[Saved data entries]
☆ ☆ ☆ ☆
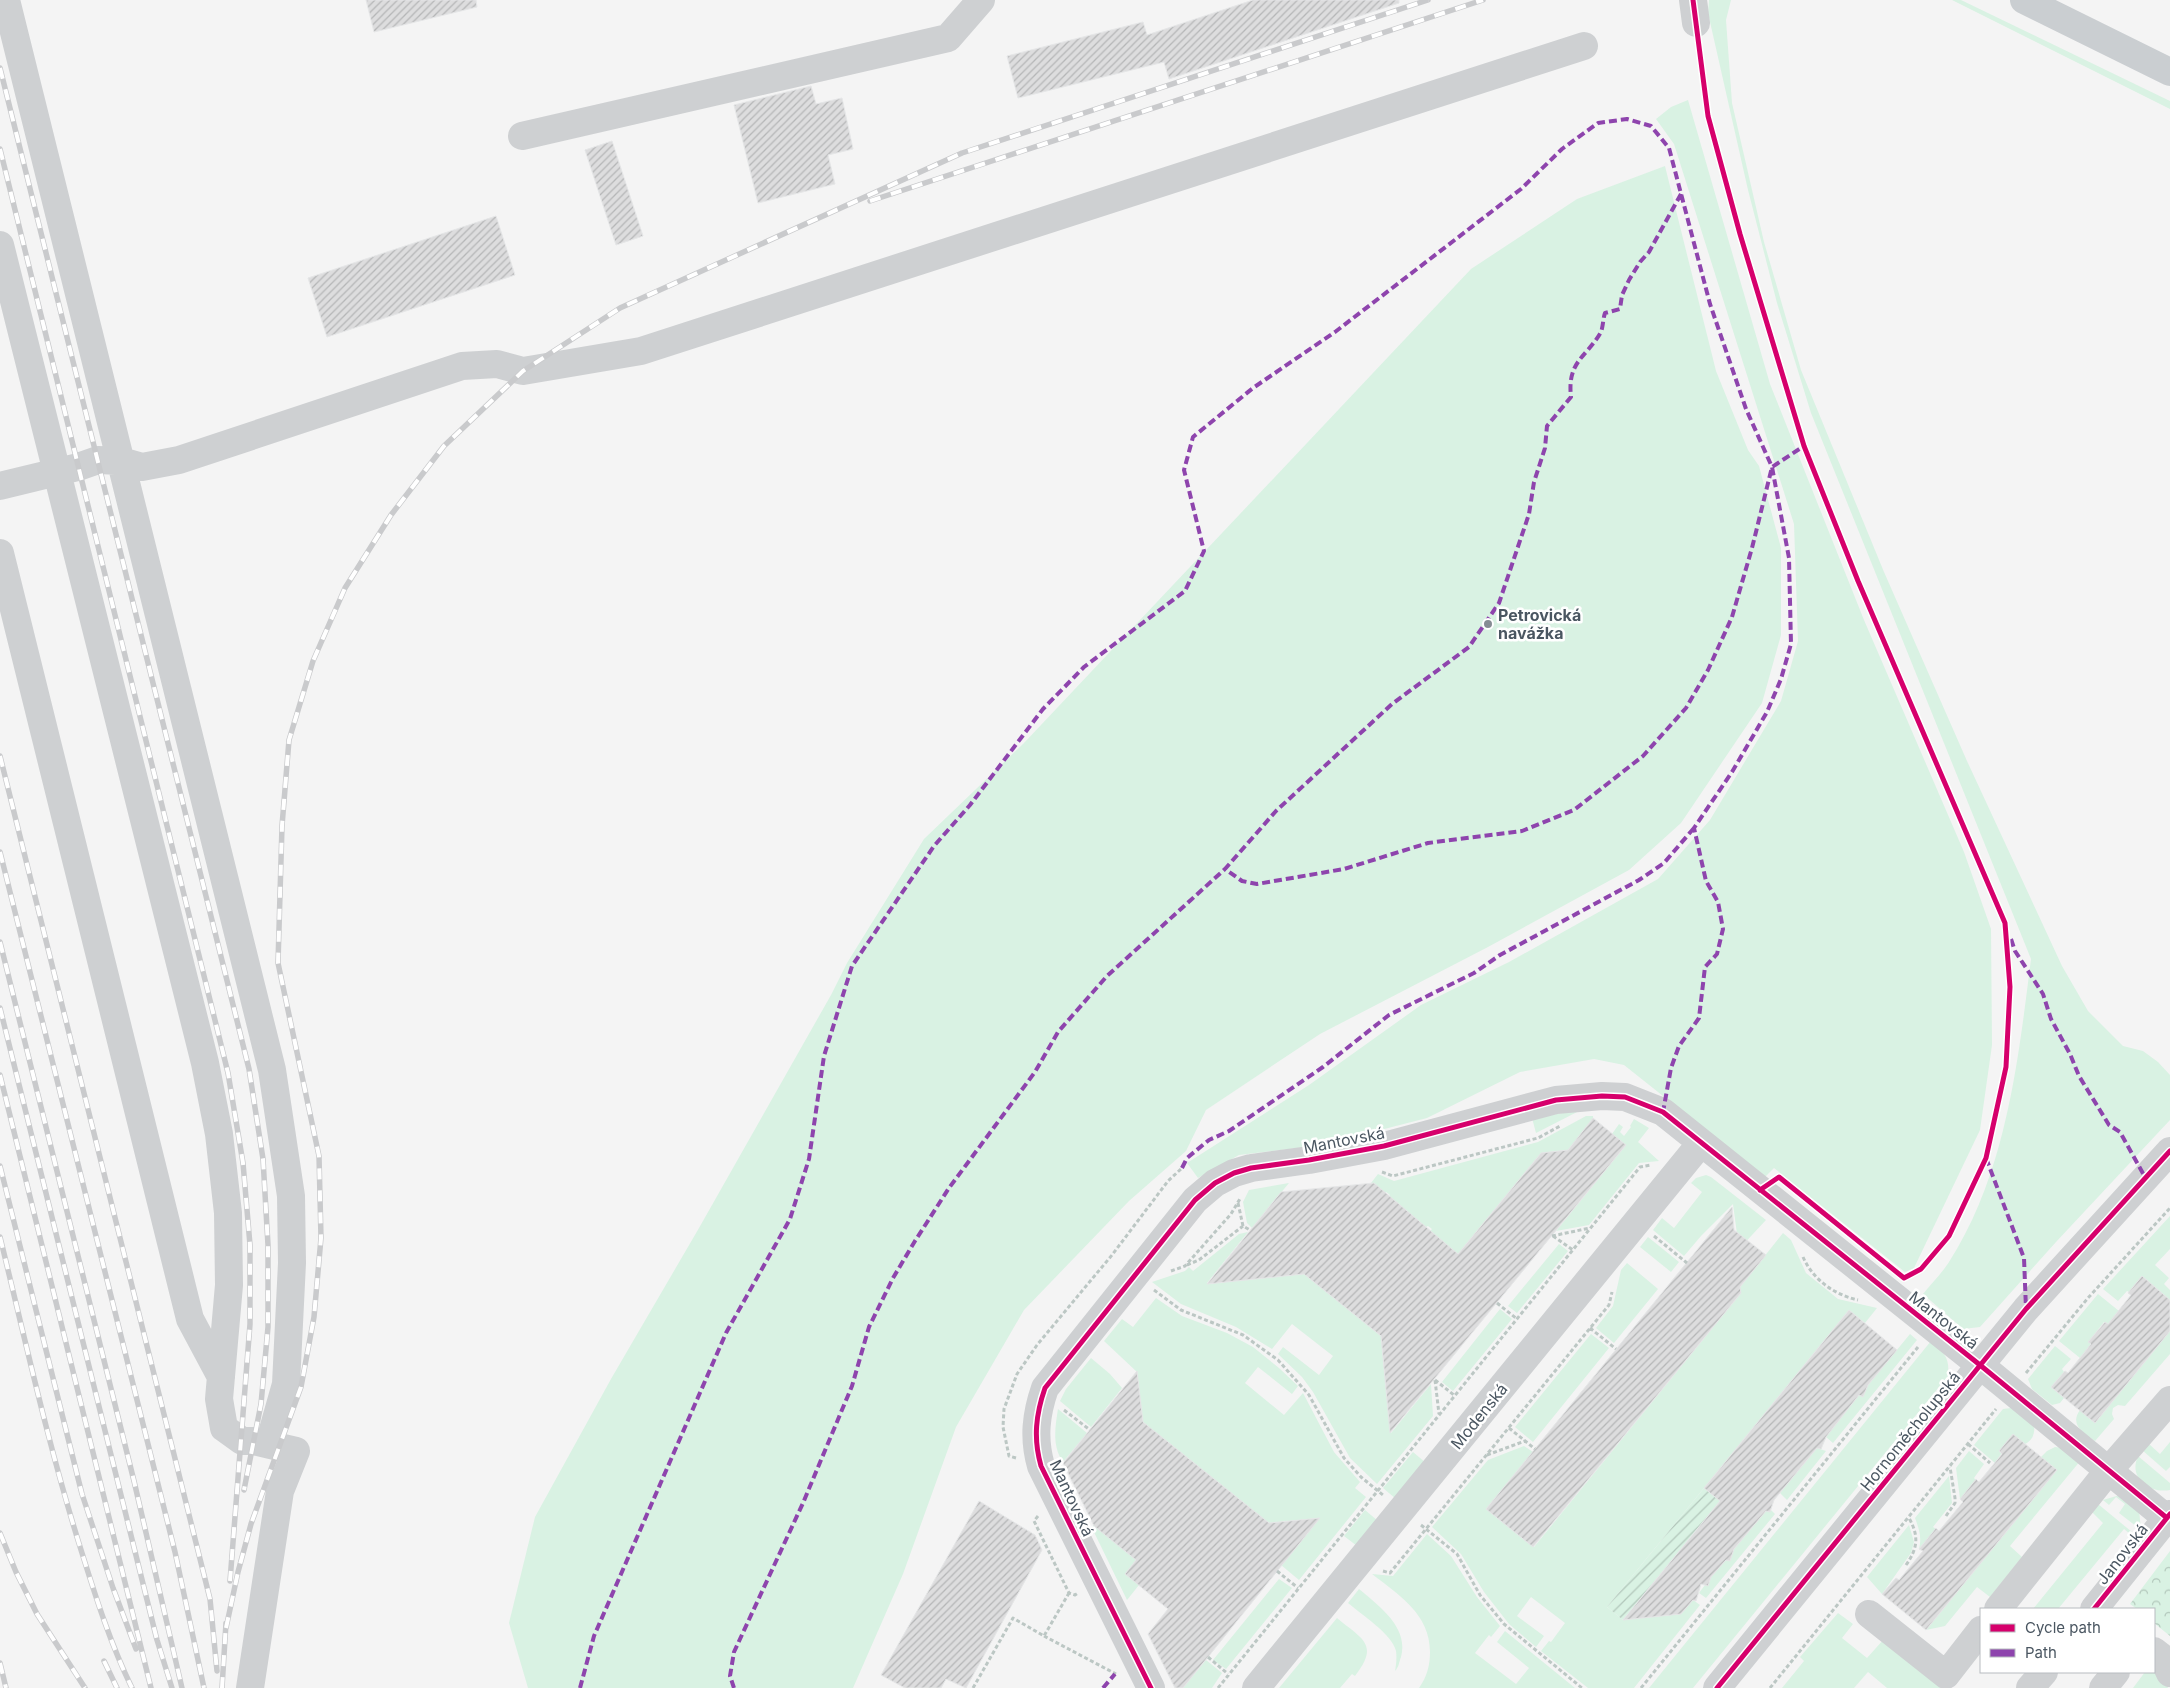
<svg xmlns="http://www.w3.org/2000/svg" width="2170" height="1688" viewBox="0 0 2170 1688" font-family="Inter,sans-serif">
<defs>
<pattern id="park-crowns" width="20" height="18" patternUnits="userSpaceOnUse" patternTransform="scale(1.25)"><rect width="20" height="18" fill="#d9f2e3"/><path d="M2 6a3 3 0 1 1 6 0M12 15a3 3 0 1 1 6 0" fill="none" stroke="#b2c7bb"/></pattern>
<pattern id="garden-furrows" width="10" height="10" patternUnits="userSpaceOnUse" patternTransform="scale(1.25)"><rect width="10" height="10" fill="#d9f2e3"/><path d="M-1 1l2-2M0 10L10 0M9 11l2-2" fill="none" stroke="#b2c7bb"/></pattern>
<pattern id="building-hatch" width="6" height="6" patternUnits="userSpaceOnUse" patternTransform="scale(1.25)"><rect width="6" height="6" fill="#ddddde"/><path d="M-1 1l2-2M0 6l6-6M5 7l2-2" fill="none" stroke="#b5b6b7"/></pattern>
</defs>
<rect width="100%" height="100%" fill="#f4f4f4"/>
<path fill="#d9f2e3" d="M1709,0h22l-5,20 6,83 32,139 37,128 83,202 83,189 95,205 26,45 35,35 20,5 15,11 12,13v45l-114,122 -76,85 -17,2 -40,-35c8,-10 19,-21 26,-32 57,-89 69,-200 82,-303l-220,-546 -34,-110 -29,-113 -40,-177z
M1952,0h9l209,101v8z
M1688,100l82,284 94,236 100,232 27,77 1,116 -12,85 -66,138 -9,4 -131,-104 -9,9 -141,-112 -30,-6 -74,13 -93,46 -105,27 -83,10 -41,23 -11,-15 122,-78 112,-80 88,-43 149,-83 52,-59 71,-119 17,-60 -4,-117 -120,-380 -18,-25 15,-12z
M1665,166l51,205 32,79 11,16 22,82v87l-19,68 -81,120 -52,47 -141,77 -168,87 -114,76 -20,41 -57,50 -105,109 -68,117 -53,147 -50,114h-325l-19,-65 26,-106 76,-138 88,-151 132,-233 16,-32 77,-124 100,-96 447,-474 106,-70z
M1581,1110l-45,23 -4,-15z
M1586,1116h7v3l-25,31 -27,3 -83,101 -28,-23 2,-2 -4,-3 -2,1 -37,-30 1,-2 -4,-3 -2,2 -13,-11 7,-9 16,7 144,-39z
M1634,1119l15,9 -11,14 21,19 -20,2 -50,62 -33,6 70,-86 -21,-1 14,-20 4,3 -3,5 4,4 7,-9 -1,-1z
M1706,1175l5,2 55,43 -27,29 -6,-45 -32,32 -17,20 -31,-26 9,-12 12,10 28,-36 -11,-9 5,-5z
M1289,1183l-37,45 -5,-5 -4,-21 6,-12z
M2170,1216v33l-15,16 14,13 -5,6 6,6v10l-28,-24 -13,16 -2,-1 -9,10 -15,-12z
M1248,1232l-41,51 86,-8 5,-6 89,72 -5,7 9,85 40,-49 2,32 -56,68 -27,-26 -37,-66 -11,-15 -24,-23 5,-7 36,28 14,-19 -41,-32 -20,25 -36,-22 -55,-23 -29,-22 33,-11 4,-4 4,4 46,-37z
M1783,1233l8,7 15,33 32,26 39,9 -12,15 -16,-13 -242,297 16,13 58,-6 12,-14 7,5 -66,83h-46l-47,-37 8,-10 2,1 14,-19 -34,-26 -14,19 27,20 -8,11 -27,-23 -25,-32 -23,-38 -29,-27 56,-67 36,-14 9,6 1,95 207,-254 -1,-6z
M1648,1237l31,25 -8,10 -31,-25z
M1559,1244l9,7 -51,62 -9,-7z
M1627,1263l31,26 -44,54 -18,-15 17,-22 8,-36z
M2098,1294l21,17 -11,13 -4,-2 -15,19 2,3 -11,14 -21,-17z
M1156,1298l26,18 45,17 26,14 26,21 19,18 -6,8 -34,-27 -13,16 39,32 19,-22 31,59 26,30 -5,6 11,9 -67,83 -18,-15 38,-47 -50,5 -126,-101 -6,-50 -33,-31 18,-22 11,8z
M1500,1309l12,10 -59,72 -11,-9z
M2170,1331v23l-45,52 -7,-1 -5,3 -1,6 2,5 -19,22c-11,-8 -26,-16 -15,-31l15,13z
M1591,1334l18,14 -76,94 -18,-15z
M1910,1334l7,6 -84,103 -7,-6 33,-42 4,2 5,-12z
M1931,1341c13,12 19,16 17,35l-255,312h-44z
M2055,1346l16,13 -9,10 2,3 -13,15 13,11 -4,5 -8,2 -20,-16 -4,-10z
M1091,1358l19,16 12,14 -31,39 -31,-26 6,-12z
M2011,1408l23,16c3,24 -18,20 -32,29 -2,2 -5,7 -7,10l-21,-18 29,-36z
M1058,1409l29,24 -24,29c-11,-16 -8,-34 -5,-53z
M2170,1442v25l-4,4 -24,-21 7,-6 11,10z
M2055,1447l10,1 16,12 -71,86 12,11 -32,40 -13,-10 -32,39 -19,4 131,-160 -16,-13 6,-6z
M1817,1448l9,3 -39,49 -7,-7z
M1969,1451l15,13 -10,14 2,2 -16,19 -4,-31z
M1413,1452l13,11 -30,36 -13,-11z
M2138,1456l32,27v7c-21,4 -42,-12 -32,-34z
M1949,1476l3,27 -19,24 3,2 -17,20c3,-12 0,-20 -4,-31z
M2120,1495l19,15 2,20 -22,-17 6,-9 -9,-7 -7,8 -6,-5z
M2098,1504l40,33 -2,2 -12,-10 -66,80h-25l70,-86 -11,-11z
M1365,1510l13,11 -21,25 -13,-10z
M1771,1510l4,4 -69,84 -7,-5 6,-8 3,1 3,-9 15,-17 4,1 4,-12 32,-38z
M1093,1524l43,36 -11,14 14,11 -12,15 -34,-70z
M1909,1525l5,17 -3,11 -29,41 -15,-17z
M1427,1534l24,22 26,41 23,29 -9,11 -2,-2 -14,18 41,31 13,-16 -32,-26 8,-11 70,57h-156c8,-11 11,-23 11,-36 0,-38 -31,-57 -58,-78l21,2z
M1279,1579l13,9 -66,81 -13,-9z
M1359,1589c20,17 50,38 42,68 -2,5 -2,10 -6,14 1,-6 2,-13 1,-20 -4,-17 -34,-36 -48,-48z
M1838,1613l15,11 -11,14 25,20 17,-19 62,49h-59l-19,-16 -14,16h-72l22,-27 -4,-4z
M1337,1618c25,21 43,26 18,58l-3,-2 -12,14h-61z
M2154,1656l14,32h-35l12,-16h9z
M1206,1660l16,13 -10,15h-29z"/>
<path fill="url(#park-crowns)" d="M2170,1551v85l-16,-13v-14h-17l-7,-5z"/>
<path fill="url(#garden-furrows)" d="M1704,1488l16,13 -97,119 -16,-13z"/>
<path fill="url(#building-hatch)" stroke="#e5e6e7" d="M366,0h110l1,7 -103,25z
M1253,0h146v3l-230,76 -5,-17 -146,36 -11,-42 136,-34 4,13z
M811,86l5,18 26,-6 11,51 -25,6 7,29 -77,19 -24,-98z
M612,141l31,95 -27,9 -31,-95z
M496,216l19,59 -188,62 -19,-59z
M1593,1118l33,27 -236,288 -9,-97 -77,-62 -97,10 74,-92 93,-9 84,71 83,-101 27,-3z
M1732,1207l2,23 32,25 -26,32 1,6 -208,254 -47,-38z
M2142,1276l28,24v31l-75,92 -44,-36 14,-16 3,2 23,-29 -3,-2 17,-20 3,2 23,-29 -3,-2z
M1849,1310l48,40 -29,35 -5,12 -4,-2 -33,42 -5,12 -4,-1 -43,52 -4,12 -4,-1 -32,38 -4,12 -4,-1 -15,17 -3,9 -7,-2 -5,17 -3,-1 -12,14 -58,6 97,-119 -16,-13z
M1137,1371l6,51 126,101 51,-5 -137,170h-8l-27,-54 20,-25 -43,-35 11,-14 -42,-34 -31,-63z
M2013,1434l44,36 -131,160 -44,-36 14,-16 3,2 24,-29 -4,-2 17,-21 3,3 24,-29 -3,-3 16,-20 3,3 23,-28 -3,-3z
M979,1501l56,34 7,15 -76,138 -20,-9 -5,9h-36l-24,-13z"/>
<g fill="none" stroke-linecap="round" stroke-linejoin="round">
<path stroke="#bcc7c4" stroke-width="3" stroke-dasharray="4 2.5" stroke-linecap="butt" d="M1382,1172l11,4 145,-38 22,-12
M1238,1203l5,23 7,4
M1552,1236l38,-8
M1553,1236l20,14
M1654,1236l33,27
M1803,1257c10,23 32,38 55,43
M1187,1265l12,-5 44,-34
M1171,1271l14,-5 46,-52 10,-17
M1154,1290l27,20 62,25 35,25 31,35 35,63 17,19 22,18
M1497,1303l20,16
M1590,1328l26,21
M2026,1373l62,-75 82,-90
M1435,1380l4,34
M1435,1380l19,15
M1064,1410l26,20
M1509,1428l26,21
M1968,1444l22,19
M1487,1455l38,-14
M1016,1458l-7,-2 -6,-29 1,-18 13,-35 20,-29 75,-90 56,-74 14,-13
M1038,1516l-4,5 35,72 6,2 3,-2
M1946,1516l9,-13v-5l-5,-31
M1421,1525l36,29 23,41 24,29 78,64
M1906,1565c12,-17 13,-29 3,-47
M1277,1571l21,17
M1383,1571l7,2 219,-268 3,-13
M1044,1636l72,38
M1208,1657l20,17
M973,1688l40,-70 31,18 25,-43
M1218,1688l422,-521 11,-2
M1641,1688l277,-341
M1770,1688l226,-279"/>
<path stroke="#ced0d2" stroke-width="28" d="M6,0l266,1070 19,126 1,67 -6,121 -17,60
M1693,0l3,23
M522,136l426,-98 33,-38
M0,245l205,818 14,71 9,79 1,72 -10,114 5,29 18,13h11l43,10 -16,40 -30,197
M0,486l78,-19 20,-7 23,1 21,6 37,-7 283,-94 35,-2 26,7 118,-20 943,-305
M0,553l190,766 31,58
M1998,1609l111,-139 61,-70
M2094,1609l76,-95
M1869,1614l77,61 35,-45
M2154,1651l9,7 7,15
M1151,1688l-110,-222c-8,-28 -5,-52 4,-78l150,-188 20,-17 19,-10 17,-5 58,-8 75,-14 172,-46 46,-4 23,1 38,15 317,253 190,156
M1256,1688l445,-545
M1717,1688l309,-379 144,-158
M2030,1688l14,-16
M2103,1688l13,-16"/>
<path stroke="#caced1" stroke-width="28" d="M2024,0l146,72"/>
<g stroke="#c9cacc" stroke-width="5.5">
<path id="rail" d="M0,68l249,1001 14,90 5,86v82l-7,77 -17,86
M0,149l228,924 15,90 7,82v79l-20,257
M870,201l613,-201
M0,756l210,843 7,72
M0,852l175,700 29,136
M0,942l134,539 48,207
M0,1008l157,632 15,48
M0,1075l151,613
M0,1166l82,328 31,94 23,61
M0,1237c26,106 49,212 82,316 14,45 29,92 50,135
M0,1533l16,39 21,42 48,74
M226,1628l12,-56 13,-48 50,-137 13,-70 7,-79 -2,-82 -41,-193 4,-137 7,-86 24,-79 32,-73 46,-73 53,-69 79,-75 97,-63 342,-155 466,-153
M104,1661l13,27
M0,1663l6,25
M222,1688l4,-65"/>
</g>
<use href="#rail" stroke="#fff" stroke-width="4" stroke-dasharray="11" stroke-linecap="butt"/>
<path stroke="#8e44ad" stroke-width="4" stroke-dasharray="8 4" stroke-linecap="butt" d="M1681,194l-32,58 -9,10 -11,18 -7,15 -2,14 -15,4c-2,6 -2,14 -4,19 -15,26 -34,29 -30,65l-24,29 -2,22 -11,34 -5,32 -30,89 -30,44 -77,57 -116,107 -51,58 17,12 15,3 87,-15 84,-26 94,-12 52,-21 69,-54 43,-48 22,-38 24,-53 20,-69 20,-81 32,-21
M2011,939l4,12 28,43 8,25 19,35 9,22 30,49 11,7 25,45
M1986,1158l38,100 2,51
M1182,1168l5,-10 22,-18 20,-9 94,-64 66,-52 85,-42 26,-18 139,-75 25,-17 30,-35
M580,1688l14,-52 132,-303 64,-114 19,-60 15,-103 28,-90 82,-120 36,-41 73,-96 41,-42 101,-76 19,-40 -20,-81 9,-33 60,-49 82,-56 186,-143 41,-40 36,-26 29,-4 24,7 18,22 41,156 36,105 26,58 17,91 2,86 -10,35 -14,33 -35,60 -38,56 12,53 12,21 5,27 -6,25 -12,13 -6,51 -20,28 -8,22 -8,44
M734,1688l-4,-12 4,-24 69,-149 49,-117 17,-59 24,-49 22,-37 34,-53 86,-116 23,-40 49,-56 118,-107
M1103,1688l12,-14"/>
<g stroke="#fff" stroke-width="8">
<path id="cycleway" d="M1693,0l15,116 32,118 64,212 54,135 147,342 5,64 -4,80 -20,91 -37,78 -28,33 -17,9 -125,-101 -19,13
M2094,1609l76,-95
M1151,1688l-110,-222c-8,-28 -5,-52 4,-78l150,-188 20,-17 19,-10 17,-5 58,-8 75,-14 172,-46 46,-4 23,1 38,15 317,253 187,153
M1717,1688l309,-379 144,-158"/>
</g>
<use href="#cycleway" stroke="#d6006c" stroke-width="5"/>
</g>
<circle fill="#868d94" stroke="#fff" stroke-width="2" cx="1488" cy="624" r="5"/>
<g text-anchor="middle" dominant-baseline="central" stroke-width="5" stroke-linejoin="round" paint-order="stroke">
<g font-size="16" font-weight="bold" fill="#4a5661" stroke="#fff" text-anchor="start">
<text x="1498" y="615">Petrovická<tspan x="1498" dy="18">navážka</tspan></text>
</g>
<g font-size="16" fill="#4a5661" stroke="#fff">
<text transform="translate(1344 1140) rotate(-11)">Mantovská</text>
<text transform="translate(1944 1320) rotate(38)">Mantovská</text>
<text transform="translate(1479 1416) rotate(-51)">Modenská</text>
<text transform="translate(1910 1431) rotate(-51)">Hornoměcholupská</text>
<text transform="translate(1072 1498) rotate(65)">Mantovská</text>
<text transform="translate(2122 1554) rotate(-52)">Janovská</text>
</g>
</g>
<rect x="1980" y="1608" width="175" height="65" fill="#ffffff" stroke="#b7bbc0"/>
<rect x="1990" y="1624" width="25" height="8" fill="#d6006c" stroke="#b7bbc0"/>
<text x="2025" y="1633" font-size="15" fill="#4a5661">Cycle path</text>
<rect x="1990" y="1649" width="25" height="8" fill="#8e44ad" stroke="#b7bbc0"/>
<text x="2025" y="1658" font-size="15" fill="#4a5661">Path</text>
</svg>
☆ ☆ ☆ ☆
**TASK TO COMPLETE**
Above are the records. Print exactly, and only, the lines from the line with "M1593,1118l33,27 -236,288 -9,-97" to the line with "M1803,1257c10,23 32,38 55,43", both inclusive.

**REPLY TO THE TASK**
M1593,1118l33,27 -236,288 -9,-97 -77,-62 -97,10 74,-92 93,-9 84,71 83,-101 27,-3z
M1732,1207l2,23 32,25 -26,32 1,6 -208,254 -47,-38z
M2142,1276l28,24v31l-75,92 -44,-36 14,-16 3,2 23,-29 -3,-2 17,-20 3,2 23,-29 -3,-2z
M1849,1310l48,40 -29,35 -5,12 -4,-2 -33,42 -5,12 -4,-1 -43,52 -4,12 -4,-1 -32,38 -4,12 -4,-1 -15,17 -3,9 -7,-2 -5,17 -3,-1 -12,14 -58,6 97,-119 -16,-13z
M1137,1371l6,51 126,101 51,-5 -137,170h-8l-27,-54 20,-25 -43,-35 11,-14 -42,-34 -31,-63z
M2013,1434l44,36 -131,160 -44,-36 14,-16 3,2 24,-29 -4,-2 17,-21 3,3 24,-29 -3,-3 16,-20 3,3 23,-28 -3,-3z
M979,1501l56,34 7,15 -76,138 -20,-9 -5,9h-36l-24,-13z"/>
<g fill="none" stroke-linecap="round" stroke-linejoin="round">
<path stroke="#bcc7c4" stroke-width="3" stroke-dasharray="4 2.5" stroke-linecap="butt" d="M1382,1172l11,4 145,-38 22,-12
M1238,1203l5,23 7,4
M1552,1236l38,-8
M1553,1236l20,14
M1654,1236l33,27
M1803,1257c10,23 32,38 55,43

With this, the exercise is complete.